Monday, 1 March 2010
January availability report
We started 2010 with a number of issues affecting our two main Tier1 services: Computing and Storage. They were not that bad to make us failing the availability/reliability target (we still scored 98%) but sure there are lessons to learn.
The first issue affected ATLAS and it showed up on Jan 2nd in the evening, when the ATLASMCDISK token completely filled up: no free space! This is a disk-only token, so the experiment should manage it. ATLAS acknowledged it had had some issue with its data distribution during Christmas. Apparently they were sending to this disk-only token some data that should have gone to tape. Anyway, it was still quite impressive to see how ATLAS was storing 80 TB of data in just about 3 days. Quite busy Christmas days!

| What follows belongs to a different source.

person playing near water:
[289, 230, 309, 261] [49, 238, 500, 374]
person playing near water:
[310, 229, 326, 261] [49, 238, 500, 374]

The second issue appeared on the 25th Jan and was more worrisome. The symptom was an overload of the dCache SRM service. After some investigation, the cause was traced to be the hammering of the PNFS carried out simultaneously by some MAGIC inefficient jobs plus also inefficient ATLAS bulk deletions. This issue puzzle our storage experts for 2 or 3 days. I hope we have now the monitoring in place that helps us next time we see something similar. One might try and patch the PNFS, but I believe that we can suffer from its non-scalability until we migrate to Chimera.
The last issue of the month affected the Computing Service and sadly had a quite usual cause: a badly configured WN acting as blackhole. This time it was apparently a corrupted /dev/null in this box (never quite understood how it appeared). We made our blackhole detection tools stronger after this incident, so that it will not happen again.